Use ifuncs in the linker

Using ifuncs allows the linker to select faster versions of libc functions
like strcmp, making linking faster.

The linker continues to first initialize TLS, then call the ifunc
resolvers. There are small amounts of code in Bionic that need to avoid
calling functions selected using ifuncs (generally string.h APIs). I've
tried to compile those pieces with -ffreestanding. Maybe it's unnecessary,
but maybe it could help avoid compiler-inserted memset calls, and maybe
it will be useful later on.

The ifuncs are called in a special early pass using special
__rel[a]_iplt_start / __rel[a]_iplt_end symbols. The linker will encounter
the ifuncs again as R_*_IRELATIVE dynamic relocations, so they're skipped
on the second pass.

Break linker_main.cpp into its own liblinker_main library so it can be
compiled with -ffreestanding.

On walleye, this change fixes a recent 2.3% linker64 start-up time
regression (156.6ms -> 160.2ms), but it also helps the 32-bit time by
about 1.9% on the same benchmark. I'm measuring the run-time using a
synthetic benchmark based on loading libandroid_servers.so.

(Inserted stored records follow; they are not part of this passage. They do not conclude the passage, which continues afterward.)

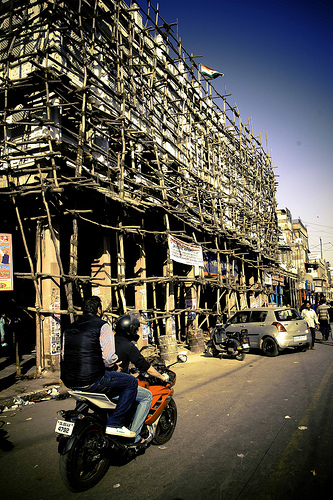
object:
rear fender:
[56, 428, 89, 454]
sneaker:
[105, 425, 135, 439]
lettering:
[57, 423, 69, 433]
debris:
[295, 422, 305, 431]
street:
[0, 319, 331, 497]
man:
[300, 301, 316, 351]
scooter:
[204, 324, 247, 360]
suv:
[208, 308, 313, 358]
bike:
[56, 352, 186, 491]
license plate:
[54, 418, 74, 437]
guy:
[60, 294, 136, 438]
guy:
[107, 316, 169, 449]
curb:
[1, 384, 62, 415]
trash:
[4, 383, 64, 414]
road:
[191, 358, 327, 494]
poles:
[209, 244, 331, 315]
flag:
[199, 63, 224, 81]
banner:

Test: bionic unit tests, manual benchmarking
Bug: none
Change-Id: Ieb9446c2df13a66fc0d377596756becad0af6995
diff --git a/libc/bionic/bionic_call_ifunc_resolver.cpp b/libc/bionic/bionic_call_ifunc_resolver.cpp
index 8522835..437de78 100644
--- a/libc/bionic/bionic_call_ifunc_resolver.cpp
+++ b/libc/bionic/bionic_call_ifunc_resolver.cpp
@@ -30,14 +30,32 @@
 #include <sys/auxv.h>
 #include <sys/ifunc.h>
 
+#include "private/bionic_auxv.h"
+
+// This code is called in the linker before it has been relocated, so minimize calls into other
+// parts of Bionic. In particular, we won't ever have two ifunc resolvers called concurrently, so
+// initializing the ifunc resolver argument doesn't need to be thread-safe.
+
 ElfW(Addr) __bionic_call_ifunc_resolver(ElfW(Addr) resolver_addr) {
 #if defined(__aarch64__)
   typedef ElfW(Addr) (*ifunc_resolver_t)(uint64_t, __ifunc_arg_t*);
-  static __ifunc_arg_t arg = { sizeof(__ifunc_arg_t), getauxval(AT_HWCAP), getauxval(AT_HWCAP2) };
+  static __ifunc_arg_t arg;
+  static bool initialized = false;
+  if (!initialized) {
+    initialized = true;
+    arg._size = sizeof(__ifunc_arg_t);
+    arg._hwcap = getauxval(AT_HWCAP);
+    arg._hwcap2 = getauxval(AT_HWCAP2);
+  }
   return reinterpret_cast<ifunc_resolver_t>(resolver_addr)(arg._hwcap | _IFUNC_ARG_HWCAP, &arg);
 #elif defined(__arm__)
   typedef ElfW(Addr) (*ifunc_resolver_t)(unsigned long);
-  static unsigned long hwcap = getauxval(AT_HWCAP);
+  static unsigned long hwcap;
+  static bool initialized = false;
+  if (!initialized) {
+    initialized = true;
+    hwcap = getauxval(AT_HWCAP);
+  }
   return reinterpret_cast<ifunc_resolver_t>(resolver_addr)(hwcap);
 #else
   typedef ElfW(Addr) (*ifunc_resolver_t)(void);